# Should I do this?



## motdaugrnds (Jul 3, 2002)

I have Windows 10 (refurbished) that has been working fine. Yet I just received a pop-up notice stating the following:

"WINDOWS UPDATE .... Restart and update to stay in support .... Support for the Windows 10 April 2018 update ends November 2019. Restart to install a supported version of Windows."

What is stated here is all I know. Will it be safe to restart and install that "supported version of Windows"? I have no idea what that "supported version" is. 

Any information would be helpful.


----------



## painterswife (Jun 7, 2004)

No


----------



## painterswife (Jun 7, 2004)

Go to Windows updates in the program menu and tell us what happens


----------



## Nevada (Sep 9, 2004)

Check your Windows 10 version. Press the Windows key + r and type winver, then click ok. The popup will tell you the version and build number.

The 4-digit version number is what I need. It will be obvious. If you have version 1709 or earlier then it's entirely possible that your version is out of date.


----------



## painterswife (Jun 7, 2004)

Also close all browsers and the reopen one to see what happens.


----------



## motdaugrnds (Jul 3, 2002)

Oh dear. I do so much appreciate your all help; yet I have no understanding of what you are all telling me to do. 

I don't know where the "...Windows updates in the program menu..." is. 

I don't know what a "Windows key" is or where it is located. You stated to "...Check your Windows 10 version. Press the Windows key + r and type winver, then click ok. The popup will tell you the version and build number. The 4-digit version number is what I need. It will be obvious. .." So I do not know how to find what you're asking for.

What do you mean? "...close all browsers and the reopen one to see what happens..." I just opened this one to pull up this forum's website. It worked as it always has.

You stated, "...Go to Windows updates in the program menu and tell us what happens..." I do not have a "windows updates" in the "program menu".

I am so sorry I cannot understand what you are all saying... (


----------



## painterswife (Jun 7, 2004)

https://www.thewindowsclub.com/check-for-updates-in-windows-10


----------



## motdaugrnds (Jul 3, 2002)

I did go to that URL and I followed the instructions there:

I went to start menu > settings > update & security settings > check for updates THIS IS WHEN A WINDOWS SHOWED UP. It stated:

WINDOWS UPDATE: Restart required
This update is ready to install!! We need your help deciding when to restart so we can finish up. Feature update to Windows 10, version 1903. Status: pending restart.

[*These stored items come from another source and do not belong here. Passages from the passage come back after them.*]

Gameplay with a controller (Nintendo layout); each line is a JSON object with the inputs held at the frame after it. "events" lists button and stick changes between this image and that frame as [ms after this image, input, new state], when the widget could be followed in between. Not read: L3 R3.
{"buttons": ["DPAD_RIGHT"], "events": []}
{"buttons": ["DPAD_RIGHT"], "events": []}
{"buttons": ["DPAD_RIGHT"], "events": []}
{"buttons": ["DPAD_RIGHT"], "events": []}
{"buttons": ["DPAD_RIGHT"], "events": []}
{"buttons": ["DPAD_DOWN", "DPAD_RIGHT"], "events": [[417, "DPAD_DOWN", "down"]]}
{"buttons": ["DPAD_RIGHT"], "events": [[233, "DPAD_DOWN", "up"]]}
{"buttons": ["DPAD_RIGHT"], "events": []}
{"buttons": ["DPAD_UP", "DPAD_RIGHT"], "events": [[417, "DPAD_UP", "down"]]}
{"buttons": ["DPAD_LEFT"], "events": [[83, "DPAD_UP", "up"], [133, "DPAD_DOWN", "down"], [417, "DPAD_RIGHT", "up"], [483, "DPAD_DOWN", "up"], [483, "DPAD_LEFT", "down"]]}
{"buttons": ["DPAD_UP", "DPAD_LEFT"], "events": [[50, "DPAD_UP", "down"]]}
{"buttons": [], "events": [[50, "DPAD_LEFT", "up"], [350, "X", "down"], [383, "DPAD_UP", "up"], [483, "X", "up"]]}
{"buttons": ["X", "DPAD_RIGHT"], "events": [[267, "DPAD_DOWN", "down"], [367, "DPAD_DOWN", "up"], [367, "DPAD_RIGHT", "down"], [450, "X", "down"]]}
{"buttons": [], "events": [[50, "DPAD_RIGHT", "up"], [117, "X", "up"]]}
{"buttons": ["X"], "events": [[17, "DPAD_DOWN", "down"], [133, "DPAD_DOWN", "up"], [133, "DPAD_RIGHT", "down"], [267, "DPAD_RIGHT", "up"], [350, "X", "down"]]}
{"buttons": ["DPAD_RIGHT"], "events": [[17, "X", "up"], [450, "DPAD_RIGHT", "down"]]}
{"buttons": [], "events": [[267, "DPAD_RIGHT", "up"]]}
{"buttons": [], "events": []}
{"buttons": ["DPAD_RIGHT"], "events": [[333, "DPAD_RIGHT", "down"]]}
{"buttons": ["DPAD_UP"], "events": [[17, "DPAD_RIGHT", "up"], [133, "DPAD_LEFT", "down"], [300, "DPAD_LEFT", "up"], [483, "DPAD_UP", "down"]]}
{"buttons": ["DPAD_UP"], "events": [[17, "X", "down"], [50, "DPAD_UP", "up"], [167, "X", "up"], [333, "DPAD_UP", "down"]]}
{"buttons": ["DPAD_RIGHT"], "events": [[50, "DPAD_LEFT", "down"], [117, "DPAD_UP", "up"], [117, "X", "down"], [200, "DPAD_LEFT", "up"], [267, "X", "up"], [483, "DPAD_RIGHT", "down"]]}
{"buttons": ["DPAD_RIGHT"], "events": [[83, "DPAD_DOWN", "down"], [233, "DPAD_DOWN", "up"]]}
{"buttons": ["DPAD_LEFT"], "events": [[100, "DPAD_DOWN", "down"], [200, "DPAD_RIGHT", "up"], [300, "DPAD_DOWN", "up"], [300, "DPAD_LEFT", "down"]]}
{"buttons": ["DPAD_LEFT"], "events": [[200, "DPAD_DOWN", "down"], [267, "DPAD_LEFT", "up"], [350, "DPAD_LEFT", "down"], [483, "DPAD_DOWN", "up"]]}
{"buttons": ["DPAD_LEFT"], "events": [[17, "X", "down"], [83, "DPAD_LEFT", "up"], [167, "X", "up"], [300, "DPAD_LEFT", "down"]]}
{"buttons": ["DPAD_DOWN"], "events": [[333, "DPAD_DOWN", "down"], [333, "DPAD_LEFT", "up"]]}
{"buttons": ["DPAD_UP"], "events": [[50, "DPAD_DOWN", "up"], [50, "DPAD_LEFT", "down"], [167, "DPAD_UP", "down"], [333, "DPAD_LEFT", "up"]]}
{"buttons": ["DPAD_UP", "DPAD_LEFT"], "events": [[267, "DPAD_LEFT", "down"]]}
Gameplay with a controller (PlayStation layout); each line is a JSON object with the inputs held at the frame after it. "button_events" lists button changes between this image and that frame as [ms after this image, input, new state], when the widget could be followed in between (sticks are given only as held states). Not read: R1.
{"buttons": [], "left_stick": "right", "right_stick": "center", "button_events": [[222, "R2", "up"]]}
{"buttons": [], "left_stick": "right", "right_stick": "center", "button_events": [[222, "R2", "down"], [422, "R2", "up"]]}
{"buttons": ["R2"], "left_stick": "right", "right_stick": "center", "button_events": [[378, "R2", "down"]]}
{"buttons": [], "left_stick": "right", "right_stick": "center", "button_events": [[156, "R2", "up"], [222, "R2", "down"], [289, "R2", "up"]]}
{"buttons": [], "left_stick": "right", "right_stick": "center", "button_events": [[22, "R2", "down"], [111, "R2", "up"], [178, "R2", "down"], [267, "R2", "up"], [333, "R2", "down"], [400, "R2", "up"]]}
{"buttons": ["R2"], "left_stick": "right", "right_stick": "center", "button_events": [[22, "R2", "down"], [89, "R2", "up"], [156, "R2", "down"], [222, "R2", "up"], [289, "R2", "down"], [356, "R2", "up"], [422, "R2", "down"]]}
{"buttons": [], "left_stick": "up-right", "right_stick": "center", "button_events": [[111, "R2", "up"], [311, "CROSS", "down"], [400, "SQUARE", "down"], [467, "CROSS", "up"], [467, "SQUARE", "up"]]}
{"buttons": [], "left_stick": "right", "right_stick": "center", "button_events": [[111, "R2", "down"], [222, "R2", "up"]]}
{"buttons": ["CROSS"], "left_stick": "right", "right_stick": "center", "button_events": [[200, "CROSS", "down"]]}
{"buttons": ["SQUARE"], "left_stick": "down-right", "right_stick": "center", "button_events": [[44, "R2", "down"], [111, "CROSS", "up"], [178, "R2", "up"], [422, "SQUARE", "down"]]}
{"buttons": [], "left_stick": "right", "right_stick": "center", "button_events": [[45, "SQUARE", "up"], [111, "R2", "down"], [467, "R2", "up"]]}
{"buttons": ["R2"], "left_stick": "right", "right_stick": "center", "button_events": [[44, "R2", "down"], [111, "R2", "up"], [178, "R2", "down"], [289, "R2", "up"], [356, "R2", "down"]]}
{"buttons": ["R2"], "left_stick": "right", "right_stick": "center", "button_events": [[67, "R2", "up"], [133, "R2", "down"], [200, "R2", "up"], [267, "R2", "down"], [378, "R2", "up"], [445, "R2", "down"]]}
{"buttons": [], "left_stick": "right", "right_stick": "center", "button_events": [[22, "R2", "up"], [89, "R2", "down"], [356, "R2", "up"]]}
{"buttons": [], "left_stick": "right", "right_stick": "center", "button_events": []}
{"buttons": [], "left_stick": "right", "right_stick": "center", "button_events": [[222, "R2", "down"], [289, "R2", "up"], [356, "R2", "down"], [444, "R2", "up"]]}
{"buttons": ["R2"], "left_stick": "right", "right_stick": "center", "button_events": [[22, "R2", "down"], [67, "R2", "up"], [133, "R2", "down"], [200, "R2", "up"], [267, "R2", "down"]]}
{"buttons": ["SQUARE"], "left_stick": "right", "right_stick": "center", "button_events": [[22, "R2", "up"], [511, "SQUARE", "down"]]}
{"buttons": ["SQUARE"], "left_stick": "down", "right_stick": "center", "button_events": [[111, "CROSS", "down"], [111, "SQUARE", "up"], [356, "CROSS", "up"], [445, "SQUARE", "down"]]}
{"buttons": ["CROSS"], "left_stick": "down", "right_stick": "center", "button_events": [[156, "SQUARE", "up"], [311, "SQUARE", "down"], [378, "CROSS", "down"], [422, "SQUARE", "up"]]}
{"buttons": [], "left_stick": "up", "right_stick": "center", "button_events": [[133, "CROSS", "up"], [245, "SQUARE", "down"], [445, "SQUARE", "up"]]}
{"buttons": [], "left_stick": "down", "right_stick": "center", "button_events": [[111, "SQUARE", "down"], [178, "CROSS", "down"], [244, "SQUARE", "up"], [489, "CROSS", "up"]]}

This tells me that maybe it is a good thing to restart my computer now??? Is this correct?


----------



## painterswife (Jun 7, 2004)

motdaugrnds said:


> I did go to that URL and I followed the instructions there:
> 
> I went to start menu > settings > update & security settings > check for updates THIS IS WHEN A WINDOWS SHOWED UP. It stated:
> 
> ...


Yes, that is the latest update. It will take a while to install. Restart it when you will not be using it for 20 minutes or so.


----------



## motdaugrnds (Jul 3, 2002)

Oh thank you so much. What a blessing it is to have you on this forum. I will restart now.


----------



## painterswife (Jun 7, 2004)

Your welcome. Just wanted to make sure it was not a browser pop up and was actually a windows update.


----------



## Bearfootfarm (Jul 13, 2006)

motdaugrnds said:


> Yet I just received a pop-up notice stating the following:


Always ignore pop ups or links on other sites and in E mails urging you to make changes.
Always go directly to Microsoft's site to find critical updates.


----------



## Nevada (Sep 9, 2004)

motdaugrnds said:


> I did go to that URL and I followed the instructions there:
> 
> I went to start menu > settings > update & security settings > check for updates THIS IS WHEN A WINDOWS SHOWED UP. It stated:
> 
> ...


Sorry I disappeared on you but I had to do a thing. It looks like you're on the right track now. Installing 1903 should take care of it.

PS - The Windows key is usually found to the left of the spacebar between the Ctrl & Alt keys.


----------



## motdaugrnds (Jul 3, 2002)

Oh yes I do see the "windows key". Just never gave it any thought and have never used it. Thank you.

Yes I'm learning quickly to ignore "pop-ups" and am very cautious about what I click, especially in emails as I get quite a bit of spam...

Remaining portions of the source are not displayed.